We are starting to see a slow down in new development transactions. I believe this is largely due to the increasing construction costs, but things generally slow down for us in the summer as well. There are a lot of value add plays in the market right now, but the sale process has been extremely competitive and has made it difficult to hit our returns. Across all our transactions we look to hit an average IRR of 14% - 16% over a 3 - 7 year investment period.
The slow down in the development deals is a result of there being...no construction money out there. Drying up faster by the day. We're living in an ozarks world right now.
Bank of the Ozarks is making a killing right now. They are cherry picking their favorite deals and charging rates that would have been laughable 12-16 months ago.
Brazilian overall M&A boutique for companies ranging from 15 mil up to 200 mil in sales. There has been a lot of small deals given the bad scenario here and companies looking for consolidation. But the larger deals are basically on hold until some sort of stability. I don't know if we are going to have any large deal closed this year, but we do have 3 large active ones.
This is a bummer to here regarding development deals and construction money. I'm brokering the largest sale of my career right now. Brought in an EB5 player on an off market fully entitled 1.7mil sqft development. It's not under contract. That could take months. I imagine things will deteriorate further by then. Closing on deals like this could take 6mo to a year. Ugh...
Sadly, at this point you just have to pray for a closing regardless of how long it takes. We have several excellent construction deals in the market right now and it's a nightmare despite the fact that the deals are top notch (A+ institutional sponsors, A+ locations, and fantastic economics).
Whatever you all do, avoid syndication at all costs in the current market environment. If it's not a death sentence for the deal in the first place, you can count on significant retrades down the syndication path.
How do you mean re-trades? Like with the ppl u put in the deal for a better split?
Centennial is playing in the spec dev space as well... albeit at rates higher than Ozarks.
The Mezz scene is insane, but BOO still is where the A-piece ends up 99% of the time so they're the key.
We're taking a step back on the offense for a bit.

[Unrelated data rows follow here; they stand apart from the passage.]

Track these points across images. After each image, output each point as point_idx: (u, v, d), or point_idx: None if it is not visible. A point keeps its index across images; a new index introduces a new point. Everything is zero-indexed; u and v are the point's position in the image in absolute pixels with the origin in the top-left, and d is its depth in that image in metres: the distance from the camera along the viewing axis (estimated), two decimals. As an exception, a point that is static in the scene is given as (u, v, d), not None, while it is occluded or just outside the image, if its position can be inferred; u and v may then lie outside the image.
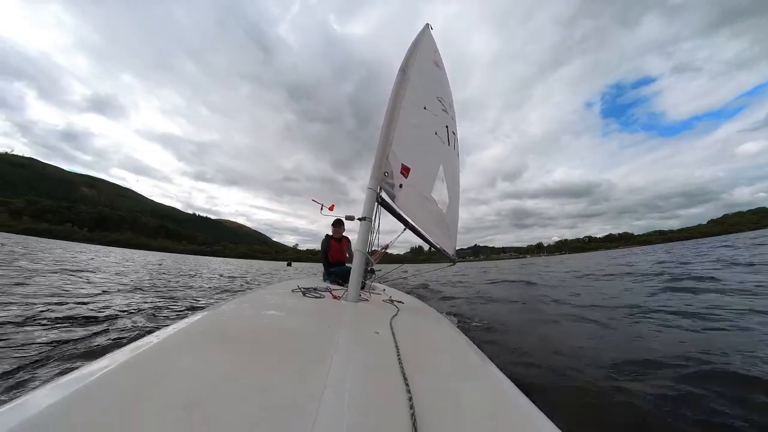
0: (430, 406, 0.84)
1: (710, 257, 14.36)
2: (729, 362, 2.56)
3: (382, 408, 0.81)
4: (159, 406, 0.70)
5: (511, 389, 1.06)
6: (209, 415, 0.69)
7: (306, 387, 0.85)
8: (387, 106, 2.84)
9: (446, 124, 3.37)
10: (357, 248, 2.43)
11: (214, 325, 1.39)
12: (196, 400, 0.73)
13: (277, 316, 1.71)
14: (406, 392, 0.88)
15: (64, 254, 19.41)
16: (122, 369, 0.85)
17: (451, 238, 3.27)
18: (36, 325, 3.42)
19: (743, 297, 5.07)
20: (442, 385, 1.03)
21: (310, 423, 0.70)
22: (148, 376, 0.82)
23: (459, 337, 1.81)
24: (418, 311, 2.67)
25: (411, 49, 3.27)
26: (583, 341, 3.46)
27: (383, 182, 2.63)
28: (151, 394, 0.74)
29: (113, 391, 0.75)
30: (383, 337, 1.43)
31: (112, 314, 4.25)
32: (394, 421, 0.76)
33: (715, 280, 7.00)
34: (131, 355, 0.93)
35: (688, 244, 48.92)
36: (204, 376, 0.86)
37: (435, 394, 0.92)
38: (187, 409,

I've seen a ton of retrades - not specifically in the past month, but certainly YTD. Most of the time in our (and many) group(s) falls in asset managing current investments.
In commercial lending all bets are off as far as commitments. Even post funding things can change. Especially if construction. Just cause you have, say, $1mil in interest reserves doesn't mean the bank has to fund that.
This happened a lot in 2009/2010. Banks wanted to be in position for TARP money. Thats why credit lines and unfunded dollars were getting pulled back. I had a client with $500k in an interest reserve due to him. It was about 12mo of payments. But the bank wanted the $500k to not be allocated to a borrower. They wanted it in reserves to shore up the balance sheet for acquisitions through FDIC. They prob did this hundreds of times to be more solvent.
It's not a retrade by traditional definition but more like getting fucked.
Not sure I understand this. Can you elaborate on a bank not being required to fund interest reserves?
If you're developing a project and the lender approved X dollar budget inclusive of interest reserves in the loan agreement, how can they decide not to fund?
It's as simple as the bank not deciding to release the funds. It's unfunded dollars. They are not obligated. It happened all over the US.
It's the same as getting a $50k credit line and the line getting cut off at $40k.